Le Port autonome du Havre a souhaité faire de ce territoire privilégié un pôle consacré à l’environnement. Unifer Environnement, société spécialisée dans la collecte et la réexpédition de déchets, vient d’y ouvrir un centre destiné aux seuls professionnels. C’est désormais l’entreprise Gardet & de Bézenac qui va s’y implanter. Sur place, là où les ACH disposaient jadis de leur rampe de lancement des navires en construction, Gardet & de Bezenac installe, à l’inverse, une rampe de démantèlement. C’est en effet sur ce lieu où tant de navires ont vu le jour au fil de l’histoire de la navale havraise que l’entreprise basée à Yvetot, au cœur du pays de Caux et spécialisée depuis les années trente dans la collecte et la valorisation de tous types de déchets ainsi que le démantèlement d’unités industrielles, met en œuvre un chantier de déconstruction des navires en fin de vie. Les premiers devraient arriver fin avril ou début mai.
Il y a plus de deux ans que Patrick Nion, le président de cette petite entreprise familiale, Gardet & de Bézenac (42 salariés, une dizaine de millions d’euros de chiffres d’affaires), porte ce projet industriel. Certes, il a fallu du temps avant de le voir aboutir, mais après des mois d’études et de procédures, l’entreprise a finalement décroché le feu vert préfectoral au mois d’août dernier. Pour Patrick Nion, cela signifiait le lancement des premiers investissements. Au total, ce sont environ 4 M€ qui sont engagés par Gardet & de Bézenac sur cette nouvelle plate-forme. Plus de la moitié est destinée à l’aménagement des lieux qui doivent devenir un exemple en matière environnementale. Côté matériel, Patrick Nion a acheté une nouvelle grue, des treuils pour tirer les navires sur l’ancienne rampe, mais aussi une pelle hydraulique dotée d’une énorme cisaille et destinée à découper la tôle des navires après diagnostic complet, dépollution et désamiantage en cas de besoin; cette tâche-là sera d’ailleurs réservée à une entreprise sous-traitante qui interviendra sur place. La tôle des navires sera récupérée, reconditionnée, puis destinée soit à l’industrie sidérurgique européenne, soit à la grande exportation. En la matière, la demande mondiale ne cesse de croître et Gardet & de Bézenac n’aura pas de peine à trouver de débouchés. L’entreprise exporte déjà par le port du Havre les ferrailles récupérées auprès des industriels.

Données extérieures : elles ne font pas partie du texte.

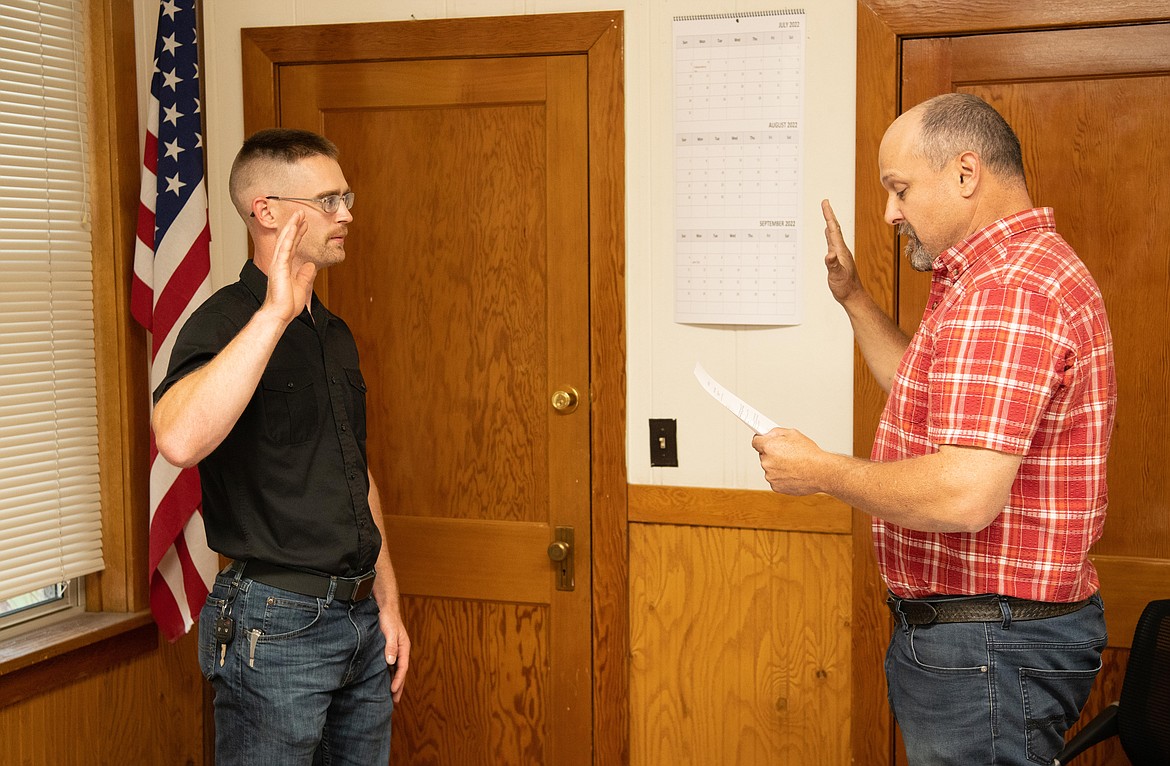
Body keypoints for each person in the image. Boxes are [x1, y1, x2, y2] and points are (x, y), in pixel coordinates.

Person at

Pour faire tourner ce chantier de déconstruction et démantèlement, l’entreprise Gardet & de Bézenac recrute actuellement une quinzaine de personnes. « Nous allons démarrer très progressivement, souligne Patrick Nion. Dans les trois ans, notre objectif est de démanteler trois ou quatre unités par mois. » Les installations de la plate-forme vont permettre de démonter des navires jusqu’à 100 m de longueur. Patrick Nion vise le marché des barges fluviales en fin de vie, les petits caboteurs, mais aussi les bateaux de pêche et, pourquoi pas, les navires de plaisance. Un projet de plate-forme de déconstruction de telles unités devait d’ailleurs voir le jour à Caen-Ouistreham. Or, pour l’heure, il semble retarder.
Avec Gardet & de Bézenac, le port du Havre retrouve une activité dans le domaine de la navale, alors que, dans le même temps, le dock flottant s’apprête à quitter le territoire national pour les Bahamas… Depuis des mois et l’affaire du Clemenceau, les acteurs havrais s’étaient positionnés sur ce marché-là. Au sein du comité d’expansion économique, Le Havre-Développement, un groupe de travail a été lancé. Aujourd’hui, l’installation de Gardet & de Bézenac est une sorte d’aboutissement. Certes, le démantèlement de navires fait sans doute moins rêver que la construction elle-même. Mais aujourd’hui, dans un contexte de concurrence internationale, la voie est sans doute plus facile à explorer.